Tom Eggebrecht, senior vice president of LCEF Ministry Solutions, was also instrumental in helping St. James to narrow down their ministry focus and identity.
“He helped us see who we are and how God had gifted us specifically for certain things,” Mueller said. “We learned to ask, ‘Does this ministry fit within these three pillars?’ We’re really thinking about developing a counseling center in the future, helping people focus on what the Gospel means for fractured relationships and broken experiences.”
A great joy
St. James has embarked on a five-year plan and capital campaign because of its Ministry Clarity work. They’re hoping to add some educational space, sanctuary space, offices and a narthex so that the congregation can gather. Mueller mentioned that he wouldn’t have been able to undertake any of those plans on his own—and that the bonus is getting to know Eggebrecht and Reaves.
“It has been a true joy to work with St. James on the LCEF Ministry Clarity process,” Eggebrecht said. “As a congregation that has risen out of the ashes, St. James is filled with a dynamic pastor, passionate leaders and a willing congregation that has this ministry poised to grow and build, but especially to expand God’s Kingdom in creative ways.”
St. James continues to grow, not just in membership but spiritually.
“This has been a once-in-a-lifetime experience,” said Mueller, “all starting with Good Shepherd’s sacrifice to pay a pastor to keep a church alive—they didn’t need to do that.”

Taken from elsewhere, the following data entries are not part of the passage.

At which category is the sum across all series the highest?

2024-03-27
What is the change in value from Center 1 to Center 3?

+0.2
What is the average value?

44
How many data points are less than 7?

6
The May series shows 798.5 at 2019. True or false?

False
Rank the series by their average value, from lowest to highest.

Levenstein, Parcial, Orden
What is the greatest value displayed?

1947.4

“At a time when I wasn’t interested in Christianity, God decided that Pastor Walther would disciple me, come to my house and save my life,” Mueller explained. “I experienced a ton of healing, and my marriage did too.”
The thought of St. James going from the brink of closure to now being a wonderful, vibrant church is nothing short of a miracle. Of course, God is in the business of doing miracles, and St. James is a living testament to it.